Cardiff Council is failing to address weak performance in key service areas because of ‘fragmented’ leadership, auditors have warned.
A damning report from the Wales Audit Office (WAO) today said that while Cardiff continues to deliver a balanced budget, prospects for achieving forecast savings over 2014-15 remained ‘uncertain’.
Auditors also branded methods of service delivery at the local authority ‘unsustainable’ given the expected size of future funding cuts.
Council leader Cllr Phil Bale admitted the report made for ‘a sobering read’ yet added that Cardiff was ‘under no illusion about the task facing us’.
A peer review conducted by the Welsh Local Government Association in 2013 identified a number of issues that Cardiff needed to address. However the WAO concluded the council had not made enough progress in addressing issues, adding that ‘substantial risks remain’.

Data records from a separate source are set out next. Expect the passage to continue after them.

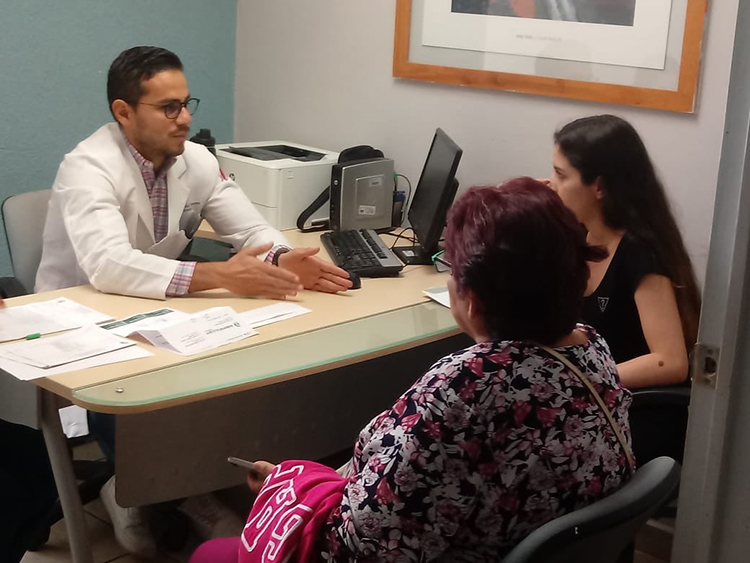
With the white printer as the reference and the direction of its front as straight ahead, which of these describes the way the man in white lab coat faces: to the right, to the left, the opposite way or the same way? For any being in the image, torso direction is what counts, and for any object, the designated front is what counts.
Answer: to the left

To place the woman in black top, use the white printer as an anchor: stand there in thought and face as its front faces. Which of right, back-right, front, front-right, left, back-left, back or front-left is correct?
left

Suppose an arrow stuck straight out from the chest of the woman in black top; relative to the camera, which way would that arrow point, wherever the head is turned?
to the viewer's left

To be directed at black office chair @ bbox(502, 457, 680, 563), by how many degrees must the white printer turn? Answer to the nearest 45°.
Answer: approximately 45° to its left

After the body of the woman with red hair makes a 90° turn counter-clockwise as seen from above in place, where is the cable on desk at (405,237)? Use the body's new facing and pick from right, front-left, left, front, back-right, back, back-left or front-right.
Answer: back-right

Processes to ensure good governance are not being implemented, while decision making processes are ‘inefficient and lack transparency’ – according to the report.
Auditor general for Wales, Huw Vaughan Thomas, said: ‘Cardiff Council, like all local authorities across Wales, is facing significant cuts in funding.
‘The council is not doing enough to plan for these cuts in funding or to address long-standing weaknesses in its services. I hope today’s report provides the impetus to address these issues and to build on new processes and procedures which the council is starting to put in place.’
Cllr Bale said that since his appointment in April, a programme of development at the council had been ‘driving forward a much more customer and community focused agenda’. He added that a Challenge Forum has drawn together ‘experts in local government service delivery to test, challenge and support our approach’.
Chief executive of Cardiff Council, Paul Orders, said it was ‘important’ the pace of change continued.